_本文抜粋_
┌────────
ネットが普及しても、やはり紙の新聞の方が便利な点はありますが、
紙だけの時代は、色々な新聞を読み比べるということは、余程、時間が有る人か、
情報収集を専門に行っている人以外にはなかったと思います。
ネットでは、紙面の全てが掲載されているわけではないけれど、紙のみの時代では知らなかった
自分が購読している以外の新聞の記事や「特集」や「コーナー」を知ることができます。
私は「紙の読売新聞」を購読したことがなかったので、ネットで始めて存在を知りましたが、
読売新聞のウェブサイト、YOMIURI ONLINEの「人生案内」、
特に私が、遷延性うつ病患者なので「心身」をよく読みます。
└────────
_提供情報_
┌────────
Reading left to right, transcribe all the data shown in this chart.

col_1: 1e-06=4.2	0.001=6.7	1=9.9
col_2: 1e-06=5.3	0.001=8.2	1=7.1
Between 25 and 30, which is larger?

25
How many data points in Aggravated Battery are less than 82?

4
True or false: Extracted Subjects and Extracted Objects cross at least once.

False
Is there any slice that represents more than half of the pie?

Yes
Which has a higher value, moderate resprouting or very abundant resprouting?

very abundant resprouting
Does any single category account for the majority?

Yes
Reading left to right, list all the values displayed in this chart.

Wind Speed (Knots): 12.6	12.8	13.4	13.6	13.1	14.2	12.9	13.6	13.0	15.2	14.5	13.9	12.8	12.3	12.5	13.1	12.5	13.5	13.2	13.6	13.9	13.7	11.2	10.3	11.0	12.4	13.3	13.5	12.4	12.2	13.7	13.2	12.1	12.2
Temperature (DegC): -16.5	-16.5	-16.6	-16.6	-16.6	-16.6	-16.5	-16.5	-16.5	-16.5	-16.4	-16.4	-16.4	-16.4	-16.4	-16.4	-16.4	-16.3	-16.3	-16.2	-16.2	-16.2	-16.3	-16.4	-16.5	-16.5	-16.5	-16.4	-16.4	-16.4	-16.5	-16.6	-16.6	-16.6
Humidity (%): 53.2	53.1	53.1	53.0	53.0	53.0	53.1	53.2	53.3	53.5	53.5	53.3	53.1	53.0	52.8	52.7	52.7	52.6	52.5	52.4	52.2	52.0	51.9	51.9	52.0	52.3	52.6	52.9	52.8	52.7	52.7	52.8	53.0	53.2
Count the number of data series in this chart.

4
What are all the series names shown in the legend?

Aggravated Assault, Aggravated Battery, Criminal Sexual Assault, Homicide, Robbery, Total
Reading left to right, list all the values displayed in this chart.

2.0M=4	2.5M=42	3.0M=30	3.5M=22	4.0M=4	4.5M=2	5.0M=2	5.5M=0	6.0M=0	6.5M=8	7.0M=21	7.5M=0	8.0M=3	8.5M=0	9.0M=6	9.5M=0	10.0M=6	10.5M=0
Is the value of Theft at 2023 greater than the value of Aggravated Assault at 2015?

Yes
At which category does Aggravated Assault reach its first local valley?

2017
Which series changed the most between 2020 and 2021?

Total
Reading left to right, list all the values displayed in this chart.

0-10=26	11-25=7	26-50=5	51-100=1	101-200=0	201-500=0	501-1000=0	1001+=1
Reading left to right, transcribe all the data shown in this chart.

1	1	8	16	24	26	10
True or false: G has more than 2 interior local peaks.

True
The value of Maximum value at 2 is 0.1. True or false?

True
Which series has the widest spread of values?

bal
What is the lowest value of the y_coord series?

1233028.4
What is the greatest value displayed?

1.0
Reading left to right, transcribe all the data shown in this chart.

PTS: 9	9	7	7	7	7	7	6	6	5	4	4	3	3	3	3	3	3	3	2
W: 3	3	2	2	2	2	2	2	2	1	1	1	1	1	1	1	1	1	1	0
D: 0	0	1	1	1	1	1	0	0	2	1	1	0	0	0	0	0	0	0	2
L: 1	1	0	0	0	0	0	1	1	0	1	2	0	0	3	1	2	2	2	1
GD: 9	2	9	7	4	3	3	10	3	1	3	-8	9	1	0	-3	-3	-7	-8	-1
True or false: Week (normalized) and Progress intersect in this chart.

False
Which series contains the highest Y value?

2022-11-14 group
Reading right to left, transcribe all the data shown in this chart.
└────────
_指示 1_
本文抜粋のうち、「ネットが普及しても、やはり紙の新聞の方が便利な点はありますが、」で始まり「自分が購読している以外の新聞の記事や「特集」や「コーナー」を知ることができます。」まで続く部分を、一字も変えずに繰り返して書きなさい。
_指示 2_
次の(a)〜(c)がそれぞれ本文抜粋の内容と合うかどうかを「はい」か「いいえ」で答え、判断の根拠となる本文抜粋の語句をそのまま引用しなさい。
(a) 筆者は紙の読売新聞を購読したことがある。
(b) ネットでは紙面の全てが掲載されているわけではない。
(c) 筆者は「人生案内」の中でも「心身」をよく読む。

_解答欄 1_
ネットが普及しても、やはり紙の新聞の方が便利な点はありますが、
紙だけの時代は、色々な新聞を読み比べるということは、余程、時間が有る人か、
情報収集を専門に行っている人以外にはなかったと思います。
ネットでは、紙面の全てが掲載されているわけではないけれど、紙のみの時代では知らなかった
自分が購読している以外の新聞の記事や「特集」や「コーナー」を知ることができます。

_解答欄 2_
(a) いいえ。『私は「紙の読売新聞」を購読したことがなかった』
(b) はい。『ネットでは、紙面の全てが掲載されているわけではない』
(c) はい。『特に私が、遷延性うつ病患者なので「心身」をよく読みます』